Two batters later, with two outs now on the board and the bases still loaded, Montas induced a low liner toward Olson. But the ball kicked off Olson’s glove and sharply rolled away ... directly toward second baseman Vimael Machin, who convenietly scooped it up and fed it back to Olson for the out. If the ball goes in any other direction then one or two runs score in the confusion, but instead Montas got away with the game still in hand.

By all rights, this should have been as much as a 5-0 game by the end of that 2nd inning. It’s just too bad the gifts from the universe weren’t enough to lead to a win.


Through all the ups and downs of this game, those four letters were the defining aspect for the A’s and were the reason they lost. They had runners in scoring position in each of the 4th, 5th, 7th, and 8th, plus other innings with a runner on first, but they couldn’t capitalize a single time. The only run came with the bases empty, on Chapman’s solo homer.

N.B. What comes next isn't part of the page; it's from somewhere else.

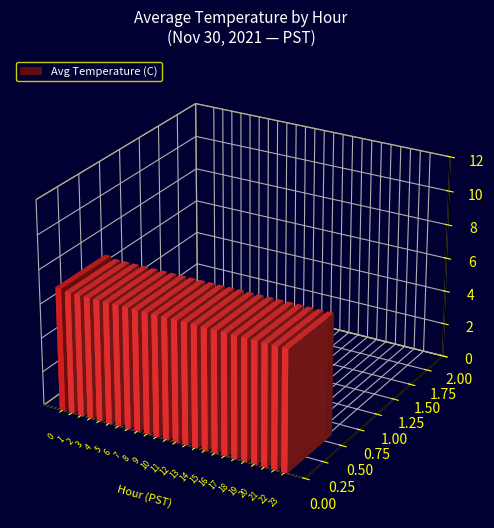

Reading left to right, extract all data points from this chart.

7.3	7.2	7.1	7.1	7.1	7.1	7.1	7.1	7.1	7.1	7.1	7.1	7.1	7.1	7.1	7.1	7.1	7.1	7.1	7.1	7.1	7.1	7.1	7.1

It was a full team effort, with several players getting opportunities but unable to be the hero. The closest thing to a bright spot was Robbie Grossman, who collected two hits and is now 6-for-15 (.400), but even he struck out on a half-swing in the 8th to strand the bases loaded.

Vimael Machin got his first start at 2B, and his second start overall, but went 0-for-4 and is still still searching for his first MLB hit in seven tries. Seth Brown also got his first at-bat of the year, pinch-hitting to pop out and end the game.

The A’s lineup is great and they’ll wake up eventually. This too shall pass. But will it pass in time to avoid a long losing streak in the coming days?

Rocky start, but smooth sailing ahead?

After a promising opening series against the Angels over the weekend, this was a sobering return to earth against Colorado. The pitching got knocked around a bit, the defense didn’t live up to its normal standards, and most importantly the bats were completely silent. They’ll need to fix at least one or two of those things quickly to avoid an extended slump to open the season, as this year’s 60-game sprint is not the time to dig an early hole.

A trip to Seattle could help, where the Mariners are rebuilding rather than competing. Oakland gets Thursday off to travel up north, and there they’ll play four road games against the Mariners, who might be the weakest opponent on their 2020 schedule — check out our full season preview on them for more details. Friday’s opening matchup will pit Sean Manaea against right-hander Taijuan Walker.